What follows is a listing to transcribe exactly, leaving the pictures out.

Study material —
☆ ☆ ☆ ☆
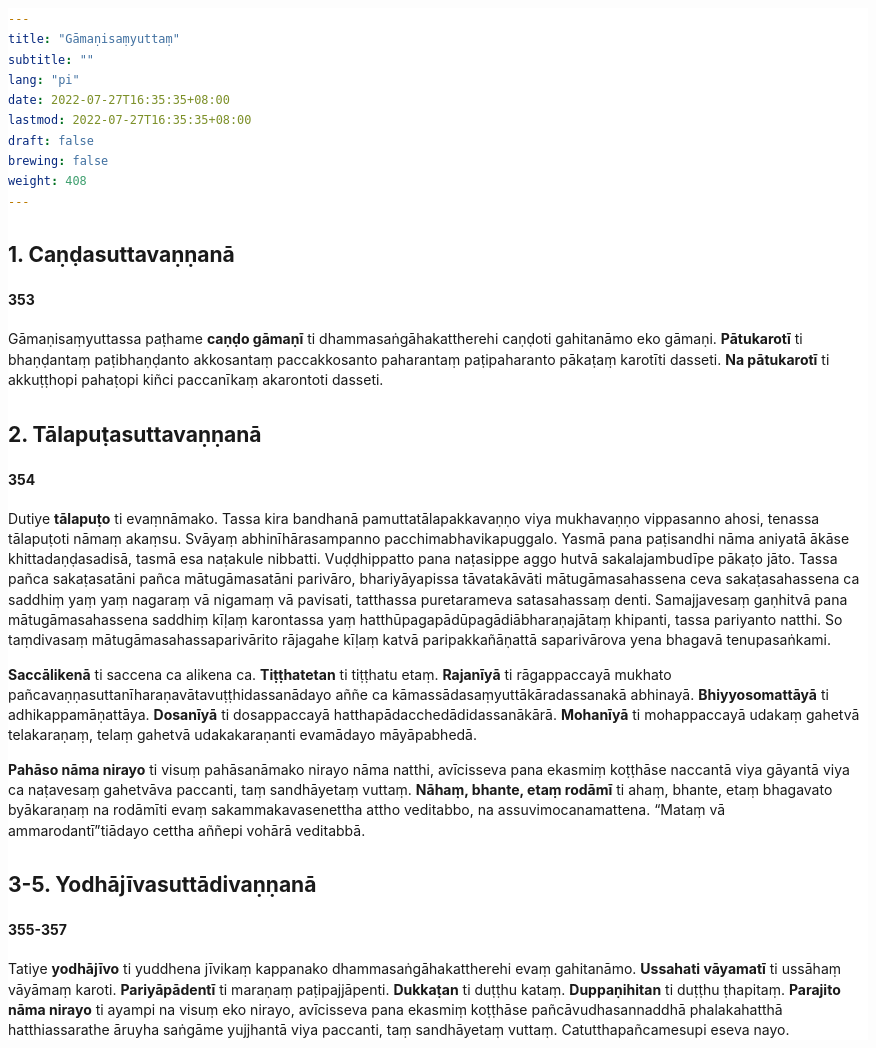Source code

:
 ```yaml
---
title: "Gāmaṇisaṃyuttaṃ"
subtitle: ""
lang: "pi"
date: 2022-07-27T16:35:35+08:00
lastmod: 2022-07-27T16:35:35+08:00
draft: false
brewing: false
weight: 408
---
```


## 1. Caṇḍasuttavaṇṇanā

#### 353

Gāmaṇisaṃyuttassa paṭhame **caṇḍo gāmaṇī** ti dhammasaṅgāhakattherehi caṇḍoti gahitanāmo eko gāmaṇi. **Pātukarotī** ti bhaṇḍantaṃ paṭibhaṇḍanto akkosantaṃ paccakkosanto paharantaṃ paṭipaharanto pākaṭaṃ karotīti dasseti. **Na pātukarotī** ti akkuṭṭhopi pahaṭopi kiñci paccanīkaṃ akarontoti dasseti.

## 2. Tālapuṭasuttavaṇṇanā

#### 354

Dutiye **tālapuṭo** ti evaṃnāmako. Tassa kira bandhanā pamuttatālapakkavaṇṇo viya mukhavaṇṇo vippasanno ahosi, tenassa tālapuṭoti nāmaṃ akaṃsu. Svāyaṃ abhinīhārasampanno pacchimabhavikapuggalo. Yasmā pana paṭisandhi nāma aniyatā ākāse khittadaṇḍasadisā, tasmā esa naṭakule nibbatti. Vuḍḍhippatto pana naṭasippe aggo hutvā sakalajambudīpe pākaṭo jāto. Tassa pañca sakaṭasatāni pañca mātugāmasatāni parivāro, bhariyāyapissa tāvatakāvāti mātugāmasahassena ceva sakaṭasahassena ca saddhiṃ yaṃ yaṃ nagaraṃ vā nigamaṃ vā pavisati, tatthassa puretarameva satasahassaṃ denti. Samajjavesaṃ gaṇhitvā pana mātugāmasahassena saddhiṃ kīḷaṃ karontassa yaṃ hatthūpagapādūpagādiābharaṇajātaṃ khipanti, tassa pariyanto natthi. So taṃdivasaṃ mātugāmasahassaparivārito rājagahe kīḷaṃ katvā paripakkañāṇattā saparivārova yena bhagavā tenupasaṅkami.

**Saccālikenā** ti saccena ca alikena ca. **Tiṭṭhatetan** ti tiṭṭhatu etaṃ. **Rajanīyā** ti rāgappaccayā mukhato pañcavaṇṇasuttanīharaṇavātavuṭṭhidassanādayo aññe ca kāmassādasaṃyuttākāradassanakā abhinayā. **Bhiyyosomattāyā** ti adhikappamāṇattāya. **Dosanīyā** ti dosappaccayā hatthapādacchedādidassanākārā. **Mohanīyā** ti mohappaccayā udakaṃ gahetvā telakaraṇaṃ, telaṃ gahetvā udakakaraṇanti evamādayo māyāpabhedā.

**Pahāso nāma nirayo** ti visuṃ pahāsanāmako nirayo nāma natthi, avīcisseva pana ekasmiṃ koṭṭhāse naccantā viya gāyantā viya ca naṭavesaṃ gahetvāva paccanti, taṃ sandhāyetaṃ vuttaṃ. **Nāhaṃ, bhante, etaṃ rodāmī** ti ahaṃ, bhante, etaṃ bhagavato byākaraṇaṃ na rodāmīti evaṃ sakammakavasenettha attho veditabbo, na assuvimocanamattena. “Mataṃ vā ammarodantī”tiādayo cettha aññepi vohārā veditabbā.

## 3-5. Yodhājīvasuttādivaṇṇanā

#### 355-357

Tatiye **yodhājīvo** ti yuddhena jīvikaṃ kappanako dhammasaṅgāhakattherehi evaṃ gahitanāmo. **Ussahati vāyamatī** ti ussāhaṃ vāyāmaṃ karoti. **Pariyāpādentī** ti maraṇaṃ paṭipajjāpenti. **Dukkaṭan** ti duṭṭhu kataṃ. **Duppaṇihitan** ti duṭṭhu ṭhapitaṃ. **Parajito nāma nirayo** ti ayampi na visuṃ eko nirayo, avīcisseva pana ekasmiṃ koṭṭhāse pañcāvudhasannaddhā phalakahatthā hatthiassarathe āruyha saṅgāme yujjhantā viya paccanti, taṃ sandhāyetaṃ vuttaṃ. Catutthapañcamesupi eseva nayo.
☆ ☆ ☆ ☆
Response to this task —
Source code

:
 ```yaml
---
title: "Gāmaṇisaṃyuttaṃ"
subtitle: ""
lang: "pi"
date: 2022-07-27T16:35:35+08:00
lastmod: 2022-07-27T16:35:35+08:00
draft: false
brewing: false
weight: 408
---
```


## 1. Caṇḍasuttavaṇṇanā

#### 353

Gāmaṇisaṃyuttassa paṭhame **caṇḍo gāmaṇī** ti dhammasaṅgāhakattherehi caṇḍoti gahitanāmo eko gāmaṇi. **Pātukarotī** ti bhaṇḍantaṃ paṭibhaṇḍanto akkosantaṃ paccakkosanto paharantaṃ paṭipaharanto pākaṭaṃ karotīti dasseti. **Na pātukarotī** ti akkuṭṭhopi pahaṭopi kiñci paccanīkaṃ akarontoti dasseti.

## 2. Tālapuṭasuttavaṇṇanā

#### 354

Dutiye **tālapuṭo** ti evaṃnāmako. Tassa kira bandhanā pamuttatālapakkavaṇṇo viya mukhavaṇṇo vippasanno ahosi, tenassa tālapuṭoti nāmaṃ akaṃsu. Svāyaṃ abhinīhārasampanno pacchimabhavikapuggalo. Yasmā pana paṭisandhi nāma aniyatā ākāse khittadaṇḍasadisā, tasmā esa naṭakule nibbatti. Vuḍḍhippatto pana naṭasippe aggo hutvā sakalajambudīpe pākaṭo jāto. Tassa pañca sakaṭasatāni pañca mātugāmasatāni parivāro, bhariyāyapissa tāvatakāvāti mātugāmasahassena ceva sakaṭasahassena ca saddhiṃ yaṃ yaṃ nagaraṃ vā nigamaṃ vā pavisati, tatthassa puretarameva satasahassaṃ denti. Samajjavesaṃ gaṇhitvā pana mātugāmasahassena saddhiṃ kīḷaṃ karontassa yaṃ hatthūpagapādūpagādiābharaṇajātaṃ khipanti, tassa pariyanto natthi. So taṃdivasaṃ mātugāmasahassaparivārito rājagahe kīḷaṃ katvā paripakkañāṇattā saparivārova yena bhagavā tenupasaṅkami.

**Saccālikenā** ti saccena ca alikena ca. **Tiṭṭhatetan** ti tiṭṭhatu etaṃ. **Rajanīyā** ti rāgappaccayā mukhato pañcavaṇṇasuttanīharaṇavātavuṭṭhidassanādayo aññe ca kāmassādasaṃyuttākāradassanakā abhinayā. **Bhiyyosomattāyā** ti adhikappamāṇattāya. **Dosanīyā** ti dosappaccayā hatthapādacchedādidassanākārā. **Mohanīyā** ti mohappaccayā udakaṃ gahetvā telakaraṇaṃ, telaṃ gahetvā udakakaraṇanti evamādayo māyāpabhedā.

**Pahāso nāma nirayo** ti visuṃ pahāsanāmako nirayo nāma natthi, avīcisseva pana ekasmiṃ koṭṭhāse naccantā viya gāyantā viya ca naṭavesaṃ gahetvāva paccanti, taṃ sandhāyetaṃ vuttaṃ. **Nāhaṃ, bhante, etaṃ rodāmī** ti ahaṃ, bhante, etaṃ bhagavato byākaraṇaṃ na rodāmīti evaṃ sakammakavasenettha attho veditabbo, na assuvimocanamattena. “Mataṃ vā ammarodantī”tiādayo cettha aññepi vohārā veditabbā.

## 3-5. Yodhājīvasuttādivaṇṇanā

#### 355-357

Tatiye **yodhājīvo** ti yuddhena jīvikaṃ kappanako dhammasaṅgāhakattherehi evaṃ gahitanāmo. **Ussahati vāyamatī** ti ussāhaṃ vāyāmaṃ karoti. **Pariyāpādentī** ti maraṇaṃ paṭipajjāpenti. **Dukkaṭan** ti duṭṭhu kataṃ. **Duppaṇihitan** ti duṭṭhu ṭhapitaṃ. **Parajito nāma nirayo** ti ayampi na visuṃ eko nirayo, avīcisseva pana ekasmiṃ koṭṭhāse pañcāvudhasannaddhā phalakahatthā hatthiassarathe āruyha saṅgāme yujjhantā viya paccanti, taṃ sandhāyetaṃ vuttaṃ. Catutthapañcamesupi eseva nayo.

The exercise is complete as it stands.